Q. My friend, my daughter-in-law and I have been able to stop all our prescription nasal sprays and inhalers for sinus problems and allergies since using a neti pot daily! I get bronchitis easily, but I have been cough-free for two months since I began rinsing my sinuses nightly with a mixture of one cup of warm water and 1/4 teaspoon of plain salt.

A. The neti pot looks a bit like an Aladdin’s lamp. It is a traditional technology for nasal irrigation to cleanse the nasal passages and sinuses. Ayurvedic medicine has used neti pots for regular nasal cleansing for hundreds of years.

In using a neti pot, the head is tipped forward and slightly to the side so that water can be poured into one nostril and allowed to run out the other. Nasal irrigation may also be accomplished with spray equipment from the drugstore. A small study in the Wisconsin Medical Journal (April 2008) suggests that many people with chronic sinus symptoms get benefit from daily nasal irrigation.

Sara S. shared her success:

“I used a nasal aspirator at first, but the force of the wash when you squeeze the bulb can be painful. I bought a neti pot about 5 years ago and the design ensures a gentle flow through the sinuses instead of the sensation one can get jumping into water without holding your nose. Ouch!

“I have learned to roll my head round somewhat for each side to get more sinus area. Friends and family I admit were all grossed out when I described the process, but those who have tried it, including a dear friend and fellow choir member who suffers from terrible allergies, agree that it does work very well, and is effective at warding off, as well as treating, misery when used routinely.

“I use neti salt, now, but began with table salt. Neti salt is finer and dissolves better.”

Sally agreed:

“I have been using a neti pot for over a year and I haven’t had any sinus infections or colds. I had been having at least 2 good sinus infections a year. Hurrah for the neti pot.”

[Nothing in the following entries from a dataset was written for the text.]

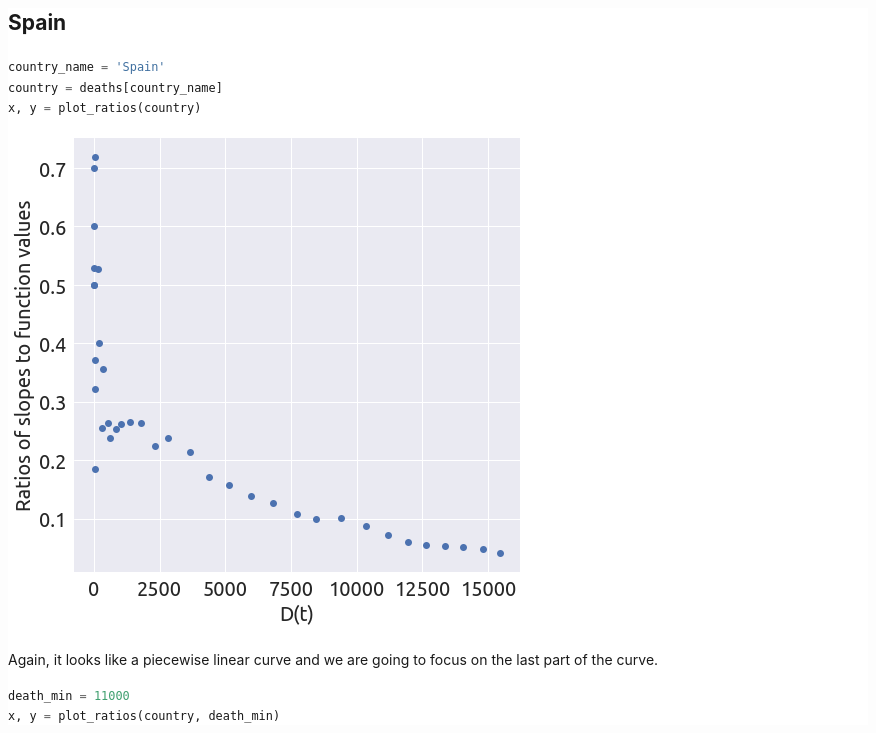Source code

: 

## Spain


```python
country_name = 'Spain'
country = deaths[country_name]
x, y = plot_ratios(country)
```


![png](/img/2020-04-11_01/output_21_0.png)


Again, it looks like a piecewise linear curve and we are going to focus on the last part of the curve.

```python
death_min = 11000
x, y = plot_ratios(country, death_min)
```


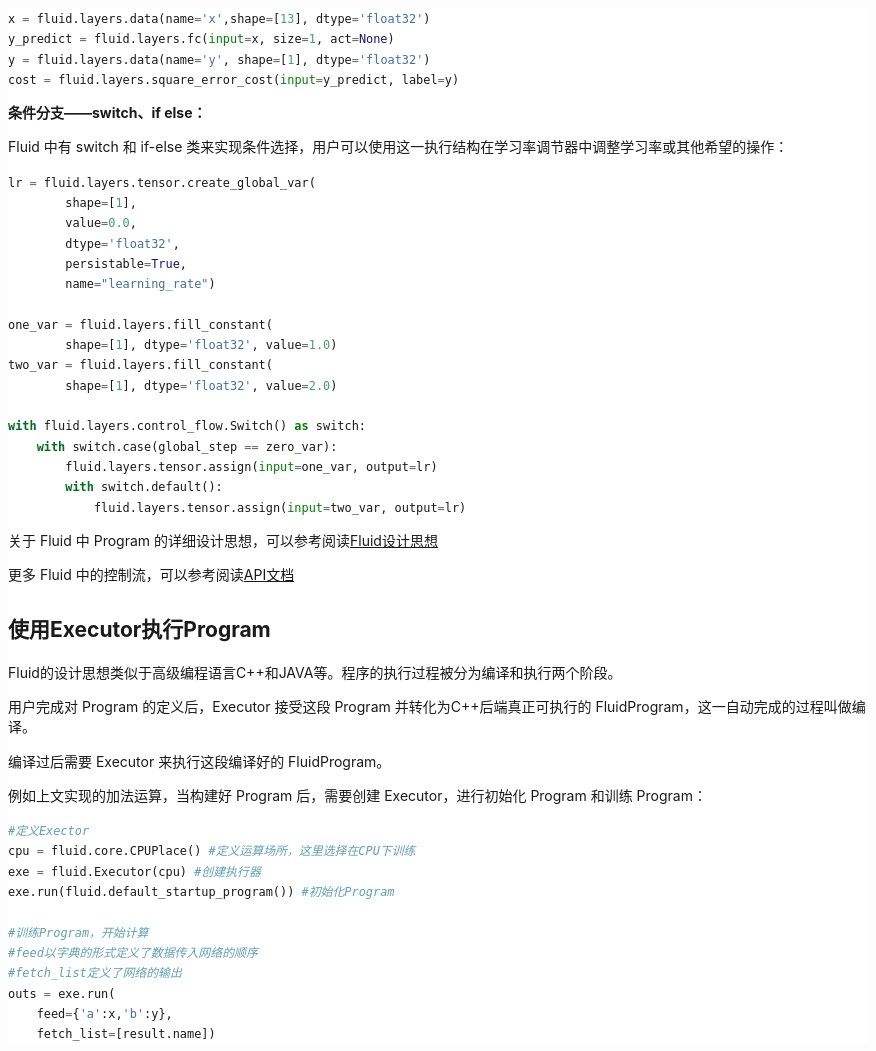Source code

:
 ```python
x = fluid.layers.data(name='x',shape=[13], dtype='float32')
y_predict = fluid.layers.fc(input=x, size=1, act=None)
y = fluid.layers.data(name='y', shape=[1], dtype='float32')
cost = fluid.layers.square_error_cost(input=y_predict, label=y)
```

**条件分支——switch、if else：**

Fluid 中有 switch 和 if-else 类来实现条件选择，用户可以使用这一执行结构在学习率调节器中调整学习率或其他希望的操作：

```python
lr = fluid.layers.tensor.create_global_var(
        shape=[1],
        value=0.0,
        dtype='float32',
        persistable=True,
        name="learning_rate")

one_var = fluid.layers.fill_constant(
        shape=[1], dtype='float32', value=1.0)
two_var = fluid.layers.fill_constant(
        shape=[1], dtype='float32', value=2.0)

with fluid.layers.control_flow.Switch() as switch:
    with switch.case(global_step == zero_var):
        fluid.layers.tensor.assign(input=one_var, output=lr)
        with switch.default():
            fluid.layers.tensor.assign(input=two_var, output=lr)
```

    
关于 Fluid 中 Program 的详细设计思想，可以参考阅读[Fluid设计思想](../../user_guides/design_idea/fluid_design_idea.html)

更多 Fluid 中的控制流，可以参考阅读[API文档](http://www.paddlepaddle.org/documentation/api/zh/1.0.0/layers.html#permalink-1-control_flow)


## 使用Executor执行Program

Fluid的设计思想类似于高级编程语言C++和JAVA等。程序的执行过程被分为编译和执行两个阶段。

用户完成对 Program 的定义后，Executor 接受这段 Program 并转化为C++后端真正可执行的 FluidProgram，这一自动完成的过程叫做编译。

编译过后需要 Executor 来执行这段编译好的 FluidProgram。

例如上文实现的加法运算，当构建好 Program 后，需要创建 Executor，进行初始化 Program 和训练 Program：

```python
#定义Exector
cpu = fluid.core.CPUPlace() #定义运算场所，这里选择在CPU下训练
exe = fluid.Executor(cpu) #创建执行器
exe.run(fluid.default_startup_program()) #初始化Program

#训练Program，开始计算
#feed以字典的形式定义了数据传入网络的顺序
#fetch_list定义了网络的输出
outs = exe.run(
    feed={'a':x,'b':y},
    fetch_list=[result.name])
```
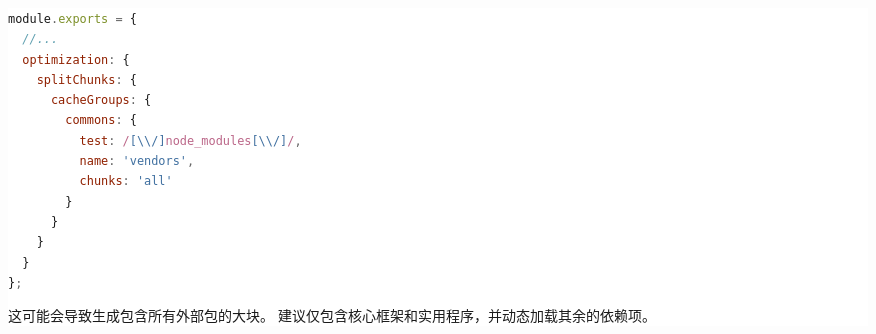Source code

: 
```js
module.exports = {
  //...
  optimization: {
    splitChunks: {
      cacheGroups: {
        commons: {
          test: /[\\/]node_modules[\\/]/,
          name: 'vendors',
          chunks: 'all'
        }
      }
    }
  }
};
```

这可能会导致生成包含所有外部包的大块。 建议仅包含核心框架和实用程序，并动态加载其余的依赖项。
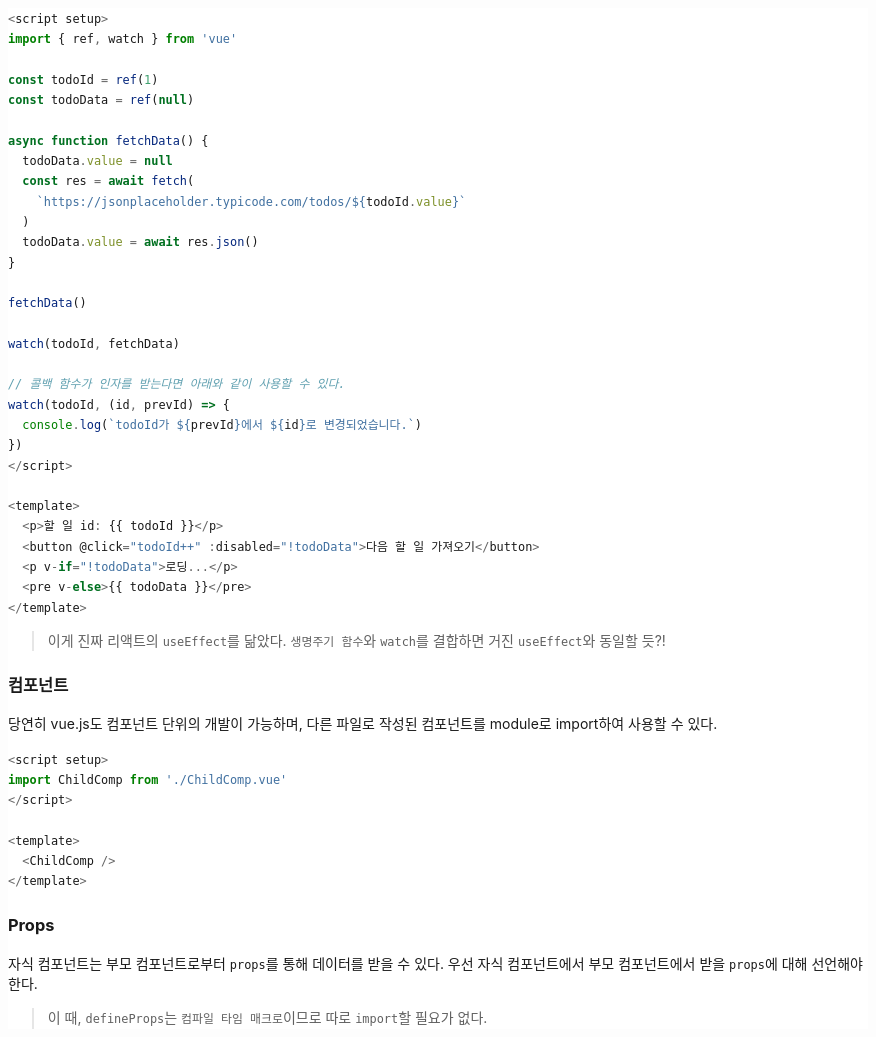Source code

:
 ```js
<script setup>
import { ref, watch } from 'vue'

const todoId = ref(1)
const todoData = ref(null)

async function fetchData() {
  todoData.value = null
  const res = await fetch(
    `https://jsonplaceholder.typicode.com/todos/${todoId.value}`
  )
  todoData.value = await res.json()
}

fetchData()

watch(todoId, fetchData)

// 콜백 함수가 인자를 받는다면 아래와 같이 사용할 수 있다.
watch(todoId, (id, prevId) => {
  console.log(`todoId가 ${prevId}에서 ${id}로 변경되었습니다.`)
})
</script>

<template>
  <p>할 일 id: {{ todoId }}</p>
  <button @click="todoId++" :disabled="!todoData">다음 할 일 가져오기</button>
  <p v-if="!todoData">로딩...</p>
  <pre v-else>{{ todoData }}</pre>
</template>
```

> 이게 진짜 리액트의 `useEffect`를 닮았다. `생명주기 함수`와 `watch`를 결합하면 거진 `useEffect`와 동일할 듯?!

### 컴포넌트

당연히 vue.js도 컴포넌트 단위의 개발이 가능하며, 다른 파일로 작성된 컴포넌트를 module로 import하여 사용할 수 있다.

```js
<script setup>
import ChildComp from './ChildComp.vue'
</script>

<template>
  <ChildComp />
</template>
```

### Props

자식 컴포넌트는 부모 컴포넌트로부터 `props`를 통해 데이터를 받을 수 있다. 우선 자식 컴포넌트에서 부모 컴포넌트에서 받을 `props`에 대해 선언해야 한다.

> 이 때, `defineProps`는 `컴파일 타임 매크로`이므로 따로 `import`할 필요가 없다.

Jay also recommends the neti pot:

“I highly recommend neti pots for anyone who suffers from sinus problems. With a history of sinus infections, I use my neti pot most often when recovering from a cold to prevent the onset of infection.

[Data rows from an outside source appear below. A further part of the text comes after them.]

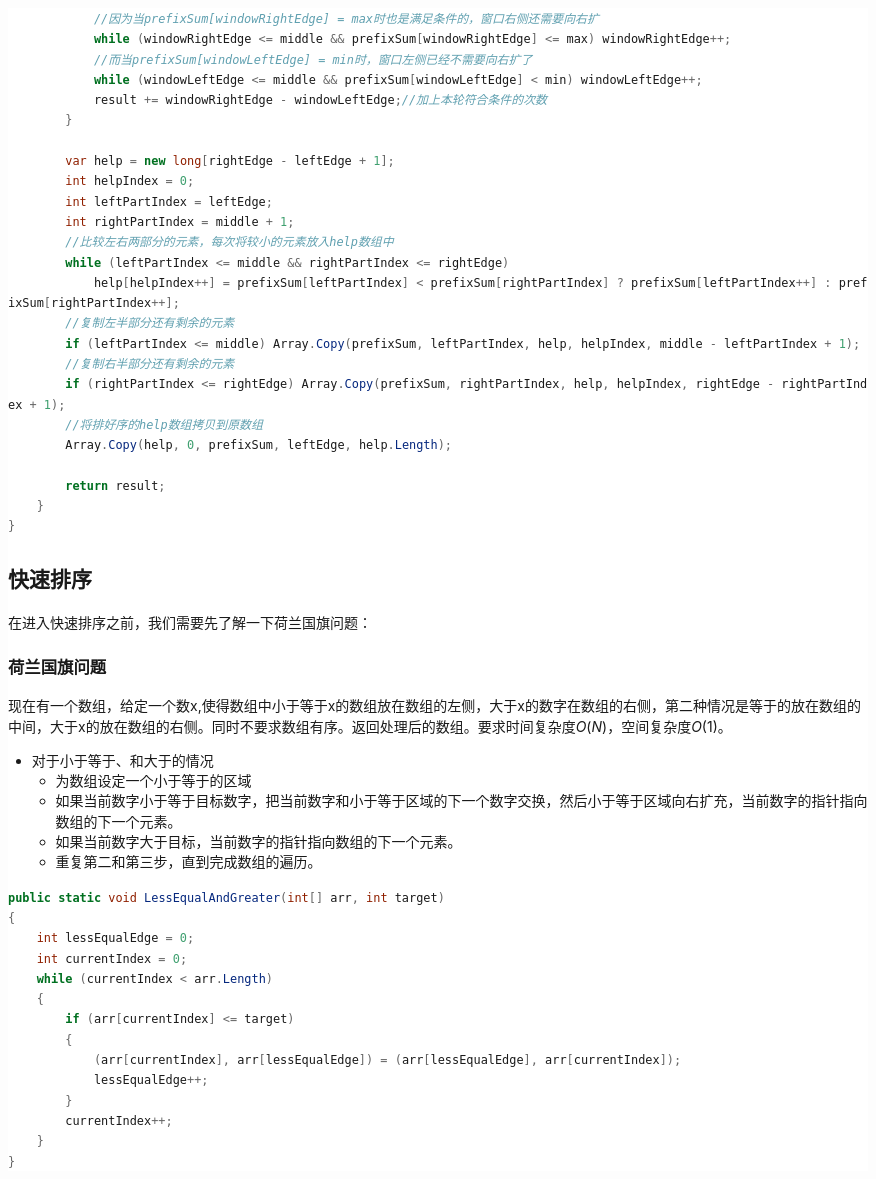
 ```csharp
            //因为当prefixSum[windowRightEdge] = max时也是满足条件的，窗口右侧还需要向右扩
            while (windowRightEdge <= middle && prefixSum[windowRightEdge] <= max) windowRightEdge++;
            //而当prefixSum[windowLeftEdge] = min时，窗口左侧已经不需要向右扩了
            while (windowLeftEdge <= middle && prefixSum[windowLeftEdge] < min) windowLeftEdge++;
            result += windowRightEdge - windowLeftEdge;//加上本轮符合条件的次数
        }

        var help = new long[rightEdge - leftEdge + 1];
        int helpIndex = 0;
        int leftPartIndex = leftEdge;
        int rightPartIndex = middle + 1;
        //比较左右两部分的元素，每次将较小的元素放入help数组中
        while (leftPartIndex <= middle && rightPartIndex <= rightEdge)
            help[helpIndex++] = prefixSum[leftPartIndex] < prefixSum[rightPartIndex] ? prefixSum[leftPartIndex++] : prefixSum[rightPartIndex++];
        //复制左半部分还有剩余的元素
        if (leftPartIndex <= middle) Array.Copy(prefixSum, leftPartIndex, help, helpIndex, middle - leftPartIndex + 1);
        //复制右半部分还有剩余的元素
        if (rightPartIndex <= rightEdge) Array.Copy(prefixSum, rightPartIndex, help, helpIndex, rightEdge - rightPartIndex + 1);
        //将排好序的help数组拷贝到原数组
        Array.Copy(help, 0, prefixSum, leftEdge, help.Length);

        return result;
    }
}
```

## 快速排序

在进入快速排序之前，我们需要先了解一下荷兰国旗问题：

### 荷兰国旗问题

现在有一个数组，给定一个数x,使得数组中小于等于x的数组放在数组的左侧，大于x的数字在数组的右侧，第二种情况是等于的放在数组的中间，大于x的放在数组的右侧。同时不要求数组有序。返回处理后的数组。要求时间复杂度$O(N)$，空间复杂度$O(1)$。

* 对于小于等于、和大于的情况
  * 为数组设定一个小于等于的区域
  * 如果当前数字小于等于目标数字，把当前数字和小于等于区域的下一个数字交换，然后小于等于区域向右扩充，当前数字的指针指向数组的下一个元素。
  * 如果当前数字大于目标，当前数字的指针指向数组的下一个元素。
  * 重复第二和第三步，直到完成数组的遍历。

```csharp
public static void LessEqualAndGreater(int[] arr, int target)
{
    int lessEqualEdge = 0;
    int currentIndex = 0;
    while (currentIndex < arr.Length)
    {
        if (arr[currentIndex] <= target)
        {
            (arr[currentIndex], arr[lessEqualEdge]) = (arr[lessEqualEdge], arr[currentIndex]);
            lessEqualEdge++;
        }
        currentIndex++;
    }
}
```
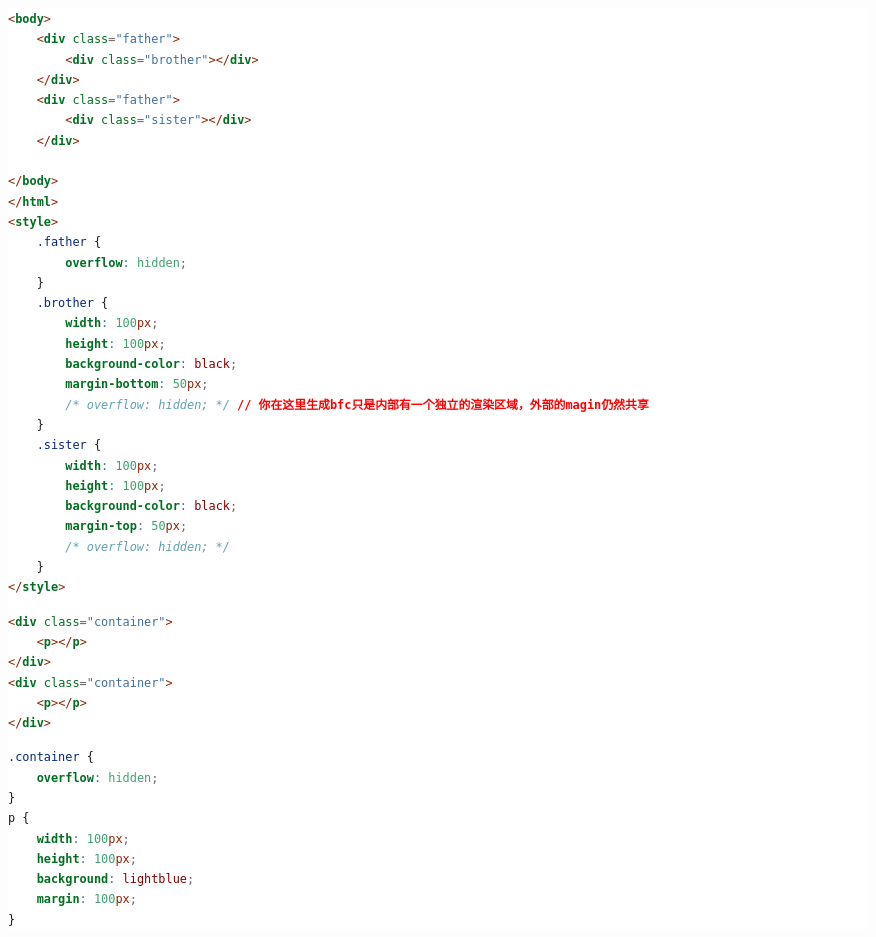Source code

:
 ```html
<body>
    <div class="father">
        <div class="brother"></div>
    </div>
    <div class="father">
        <div class="sister"></div>
    </div>
    
</body>
</html>
<style>
    .father {
        overflow: hidden;
    }
    .brother {
        width: 100px;
        height: 100px;
        background-color: black;
        margin-bottom: 50px;
        /* overflow: hidden; */ // 你在这里生成bfc只是内部有一个独立的渲染区域，外部的magin仍然共享
    }
    .sister {
        width: 100px;
        height: 100px;
        background-color: black;
        margin-top: 50px;
        /* overflow: hidden; */
    }
</style>
```



```html
<div class="container">
    <p></p>
</div>
<div class="container">
    <p></p>
</div>
```

```css
.container {
    overflow: hidden;
}
p {
    width: 100px;
    height: 100px;
    background: lightblue;
    margin: 100px;
}
```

“I also have seasonal allergies (spring and fall) and find that sinus cleansing can make a huge difference in my reaction after doing yard work if used in the first few minutes after being outside.

“Though they may seem odd, they work! It may take you a few tries to get used to the process, but it’s well worth the effort!”

DP recalls: 

“35 years ago when my 4 sons were all under 6, I had sinus infections one after another. My old pharmacist took pity on me and sold me a “nasal douche”. It looked like a little glass, floating duck. He gave instructions on how to use it with saline.

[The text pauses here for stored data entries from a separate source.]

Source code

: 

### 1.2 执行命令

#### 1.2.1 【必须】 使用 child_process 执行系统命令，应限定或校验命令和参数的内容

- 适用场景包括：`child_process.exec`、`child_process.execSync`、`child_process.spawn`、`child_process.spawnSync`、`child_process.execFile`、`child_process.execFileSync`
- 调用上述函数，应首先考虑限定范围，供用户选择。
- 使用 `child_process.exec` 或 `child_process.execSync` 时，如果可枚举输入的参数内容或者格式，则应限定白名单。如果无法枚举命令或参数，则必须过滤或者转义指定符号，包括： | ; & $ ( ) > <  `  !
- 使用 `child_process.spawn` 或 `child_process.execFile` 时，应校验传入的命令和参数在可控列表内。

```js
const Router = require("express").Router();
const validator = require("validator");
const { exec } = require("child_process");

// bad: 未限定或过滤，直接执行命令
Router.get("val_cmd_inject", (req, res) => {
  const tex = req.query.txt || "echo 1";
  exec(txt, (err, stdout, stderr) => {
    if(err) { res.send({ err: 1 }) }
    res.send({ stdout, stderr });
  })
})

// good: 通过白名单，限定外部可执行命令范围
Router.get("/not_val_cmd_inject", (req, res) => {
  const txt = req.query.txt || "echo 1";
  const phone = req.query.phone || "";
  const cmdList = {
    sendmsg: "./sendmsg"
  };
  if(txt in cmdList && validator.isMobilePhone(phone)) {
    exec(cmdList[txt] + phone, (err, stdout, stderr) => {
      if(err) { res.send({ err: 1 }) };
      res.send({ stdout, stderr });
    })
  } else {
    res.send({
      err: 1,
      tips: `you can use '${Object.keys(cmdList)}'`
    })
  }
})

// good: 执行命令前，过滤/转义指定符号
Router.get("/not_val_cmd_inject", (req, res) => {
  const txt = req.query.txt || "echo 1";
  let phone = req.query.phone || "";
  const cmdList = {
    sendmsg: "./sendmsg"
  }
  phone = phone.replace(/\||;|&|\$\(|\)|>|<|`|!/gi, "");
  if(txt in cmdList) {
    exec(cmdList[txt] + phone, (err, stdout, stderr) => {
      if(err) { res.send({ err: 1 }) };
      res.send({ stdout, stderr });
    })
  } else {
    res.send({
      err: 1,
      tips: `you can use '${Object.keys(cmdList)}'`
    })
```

“I did this faithfully for years, anytime I had a sinus headache, or could tell my sinuses were blocked. I stopped having the usual ensuing infections. I rarely irrigate them now (once a year?) and haven’t had a sinus headache in years.

“How wonderful when knowledgeable people pass on wisdom to others so we don’t have to suffer along at the hands of uneducated “modern”, narrow field medicine men. Pharmacists are the best!”

Some people wash out their sinuses with other equipment rather than a neti pot. 

Eleanor K said:

“I was first introduced to sinus rinse at Duke ENT where I was being treated for my many sinus infections which occurred about four times a year and were treated with antibiotics. They gave me a tube and saline from the drug store to rinse regularly. They also added an antibiotic from time to time to the saline solution when the infection flared. Since using it, I have no more infections and few colds.”

Victoria uses a popular OTC product to good effect:

“Thank goodness for the lady in Walgreens who pointed out the NeilMed Sinus Rinse product so I no longer need an antihistamine nasal spray. The most amazing result is – I’ve stopped snoring and is my husband happy! Only wish my family physician and the ENT doc would have recommended this product! Great results quickly and easily!”

Pollen can also cling to clothes and hair as well as pets. During hay fever season, a nightly shower and shampoo before bed may be helpful. If allergies are troublesome, you could do worse than to try Xlear nose spray.